Browse Proptionary encyclopedia

Build your real estate vocabulary to be able to communicate and invest more effectively and professionally.

Common Law Dedication



Property owner’s can dedicate land or a portion of it to the public for a specific purpose through a process known as common law dedication. This may occur in two instances — when a landowner wants to subdivided land and is required to do so as a condition of the subdivision, or when the landowner wishes to grant property for the public to use.

The most common reason a party may grant land for a common law dedication is to fulfill the government’s land dedication requirement for a subdivision. When subdividing land, portions of the land may need to be dedicated to meet the demands for the changes of the proposed subdivision such as the need for an alley, new sidewalk, and others. The developer will be responsible to pay for these costs, even if it beneficial to the state. After the land is dedicated, the city will approve the subdivider’s request to subdivide land into various tracts. The subdivider will not be required to maintain the newly granted land. Government’s impose taxes and use taxpayer money to manage the newly dedicated land.

Example of Common Law Dedication

Ed is a real estate developer and owns a large tract of land that he wishes to subdivide. The government requires Ed to dedicate a portion of the land to the public. Because Ed’s subdivision proposal is to divide the land into four individual parcels of land, the need for an alley behind the land is imperative to dispose of trash and to give each parcel the ability to park their cars in a garage behind the property. Ed agrees to dedicate land to the city, however he is surprised that he is responsible to pay for all the costs associated with dedicating the alley. The alley costs $14,000 to pave and subdivide, a cost Ed was not ready to pay. Furthermore, the government also requires Ed to donate land for new sidewalks and sewer systems to accommodate the increased need for sewage. These costs surpass $25,000.

As can be seen above, the cost to subdivide land can be costly, however it is oftentimes a requirement of a subdivision. While the costs might be expensive, Ed will benefit greatly from the subdivision as it will grant him the right to sell multiple parcels of land or develop multiple houses or buildings. Clearly, the chance to subdivide land into multiple parcels far outweigh the cost of the required land dedication. In a common law dedication, the developer is required to both dedicate land and pay for its development.

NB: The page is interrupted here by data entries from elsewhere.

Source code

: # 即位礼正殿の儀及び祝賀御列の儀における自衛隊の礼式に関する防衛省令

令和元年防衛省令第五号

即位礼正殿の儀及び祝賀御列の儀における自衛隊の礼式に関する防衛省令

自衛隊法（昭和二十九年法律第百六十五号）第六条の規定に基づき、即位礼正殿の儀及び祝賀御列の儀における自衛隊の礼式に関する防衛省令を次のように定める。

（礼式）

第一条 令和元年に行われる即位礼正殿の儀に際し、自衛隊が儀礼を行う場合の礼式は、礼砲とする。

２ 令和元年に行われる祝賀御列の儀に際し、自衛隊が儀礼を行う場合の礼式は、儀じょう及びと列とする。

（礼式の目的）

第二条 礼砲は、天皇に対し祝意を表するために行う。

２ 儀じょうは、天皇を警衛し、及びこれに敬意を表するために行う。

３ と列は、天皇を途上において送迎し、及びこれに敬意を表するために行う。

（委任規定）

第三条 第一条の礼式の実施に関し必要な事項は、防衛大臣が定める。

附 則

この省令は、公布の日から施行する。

Why Land is Required to be Dedicated in Order to Get Subdivision Approval

When a developer wants to construct property on land, the government will verify that the conditions of the city do not change as a result and if they do, the developer will be required to pay for them. The government has police power. Police power gives the local planning office the ability to tax or fee developers into dedicating portions of a land to public use to accommodate the developer’s proposed plans of development. For example, when one property is converted into multiple, the need for vital city services such as sewage, waste disposal, and running water and gas increase. As a prerequisite for the proposed development, the government will require the developer to pay the government for the costs of expenses incurred.